Une méthode très simple
- Nommer la pensée : « voilà une inquiétude ».
- Observer la sensation physique associée.
- Revenir à la respiration pendant quelques cycles.
- Choisir une action utile, même minuscule.
Par exemple, au lieu de rester bloqué dans “et si demain ça se passait mal ?”, tu peux vérifier ce qui est réellement sous ton contrôle aujourd’hui. Dans la pratique, cela réduit énormément la charge mentale, parce que tu remets de la réalité là où le mental fabriquait un scénario.
Les erreurs fréquentes à éviter
Il y a plusieurs pièges classiques. Le premier, c’est de croire que toute pensée intense est importante. Ce n’est pas parce qu’une idée revient souvent qu’elle mérite d’être suivie. Le deuxième, c’est de chercher une certitude absolue avant d’agir : dans la vraie vie, tu avances souvent avec une part d’incertitude.
Autre erreur fréquente : confondre intuition et anxiété. L’intuition est généralement simple, claire, sobre. L’anxiété, elle, est bruyante, répétitive et corporelle. Enfin, beaucoup de personnes essaient de “positiver” à tout prix. Ce n’est pas le sujet. L’enjeu n’est pas de remplacer une pensée négative par une pensée artificiellement positive, mais de revenir à une perception plus juste et plus stable.
Dans quels cas il faut quand même penser et analyser
Il ne s’agit pas de renoncer à toute pensée. Pour les décisions pratiques, la réflexion est indispensable : organiser un budget, préparer un entretien, résoudre un conflit, planifier une action. La clé, c’est de réserver le mental à ce pour quoi il est utile, et non de le laisser envahir tout l’espace intérieur.
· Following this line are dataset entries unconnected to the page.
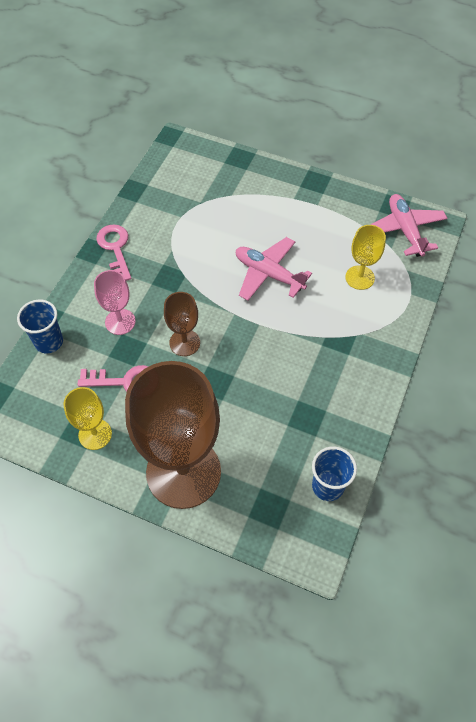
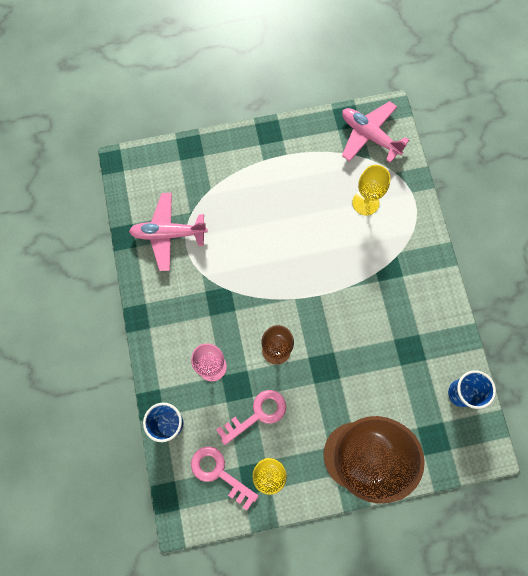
camera: 35 degrees left, 15 degrees up
pink key [96,224,131,281] -> pink key moved to [191,446,258,510]
pink plane [236,237,312,301] -> pink plane moved to [129,193,208,271]

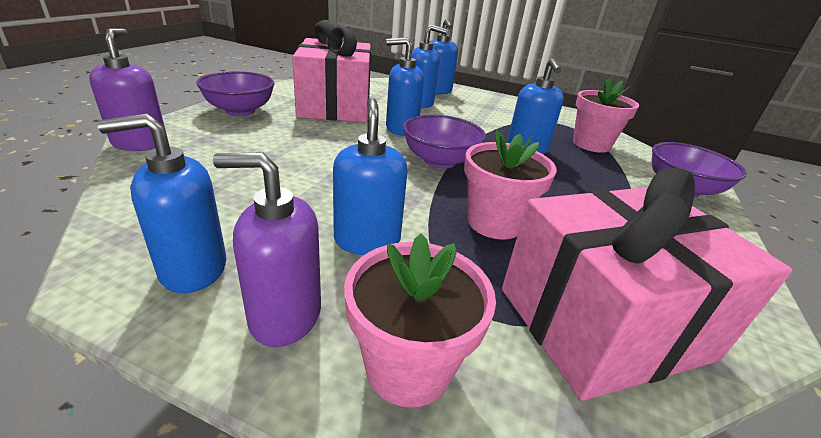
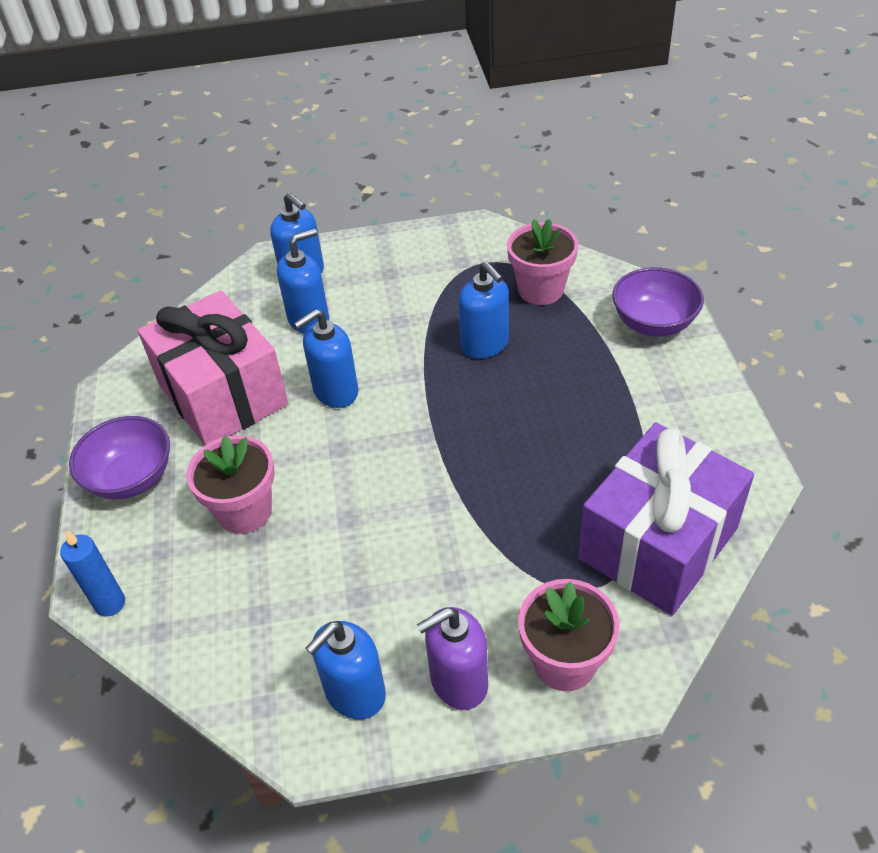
camera: 25 degrees left, 15 degrees up
purple soap dispenser [89,28,164,151] -> blue candle [60,531,125,617]
blue soap dispenser [333,98,408,255] -> none
purple bowl [403,115,486,169] -> none
pink flower pot [464,130,557,240] -> pink flower pot moved to [186,435,275,534]
pink gift [502,168,793,401] -> purple gift [578,422,754,615]

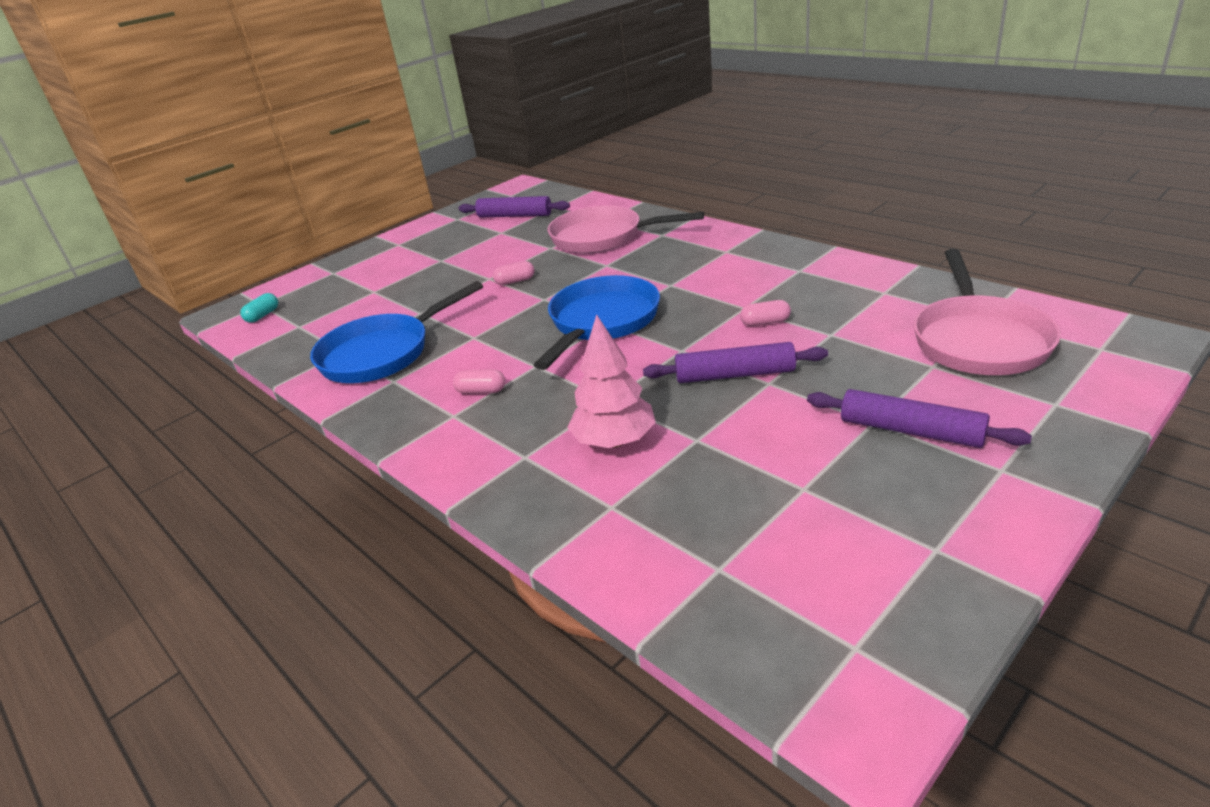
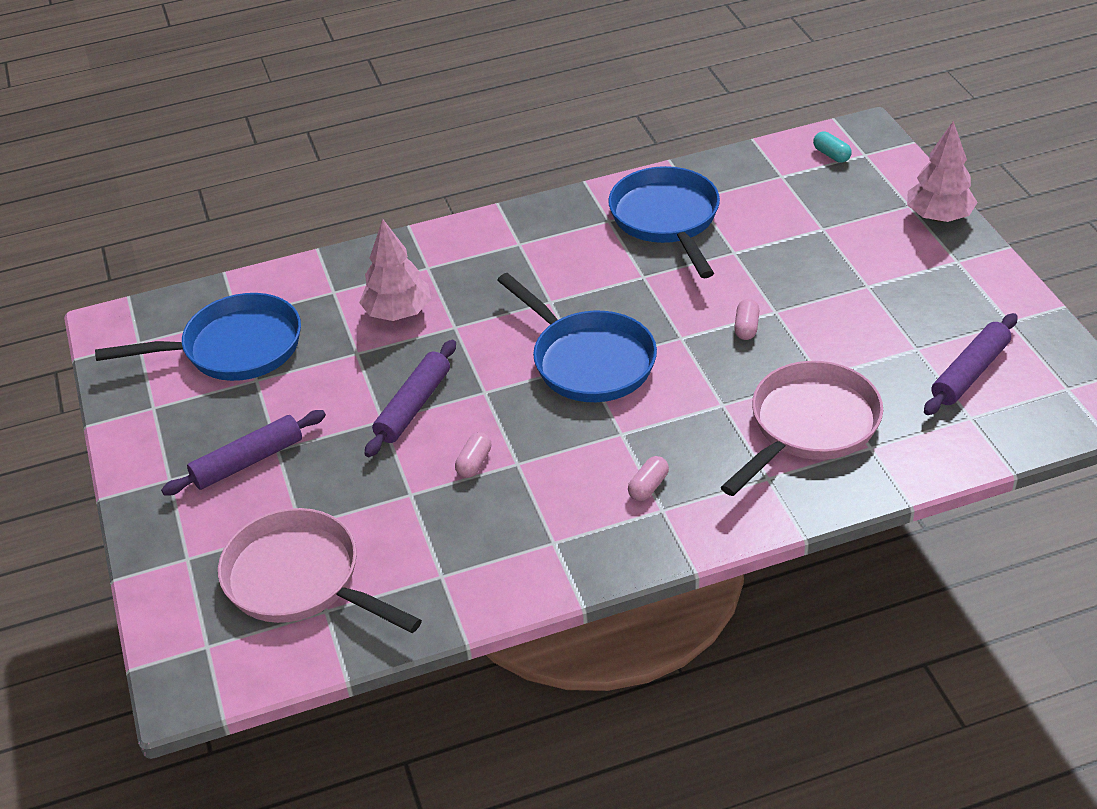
camera: 115 degrees right, 10 degrees up
pink capsule [453,369,505,394] -> pink capsule moved to [628,456,669,501]
none -> blue pan [95,293,301,381]
none -> pink tree [907,121,978,222]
En d’autres termes, pense quand cela sert une décision. Arrête de penser quand cela devient une boucle sans issue. C’est ce discernement qui fait la différence entre une vie mentale claire et une vie mentale épuisante.
Comment revenir à toi en quelques secondes
Si tu veux un repère simple, retiens ceci : la respiration est souvent la porte de sortie la plus accessible. Quand tu reviens à l’air qui entre et qui sort, tu coupes l’alimentation du scénario mental. Ce n’est pas magique, mais c’est très efficace parce que tu reviens à une expérience immédiate, ici et maintenant.
Dans la pratique, tu peux t’entraîner plusieurs fois par jour, même quand tout va bien. C’est souvent comme ça que l’on crée un vrai réflexe. Plus tu pratiques ce retour à l’instant présent, plus tu repères vite les pensées qui te tirent vers le bas.
Ce qu’il faut retenir pour avancer concrètement
Si tu veux faire simple, garde cette règle : une pensée utile t’aide à agir, une pensée inutile te fait souffrir sans résoudre quoi que ce soit. Ton corps, ton niveau de calme et la qualité de ton attention te donnent des indices précieux. Et surtout, tu n’es pas obligé de croire tout ce qui traverse ton esprit.
À partir de là, tu peux commencer à faire des choix plus conscients : laisser passer l’inquiétude, revenir à la respiration, agir sur ce qui dépend vraiment de toi. C’est souvent ce petit changement de posture qui transforme profondément ton rapport au mental.
FAQ
Comment vous décidez quelles sont les pensées qui valent la peine d’être suivies (qui viennent de notre être) et comment choisir quand penser en suivant le mental ou y renoncer ?
Une pensée vaut la peine d’être suivie si elle t’aide à agir clairement et concrètement. Si elle te contracte, t’épuise ou te plonge dans l’inquiétude sans solution, tu peux la laisser passer. Le bon repère, c’est souvent l’effet qu’elle produit dans ton corps et dans ton niveau de paix intérieure.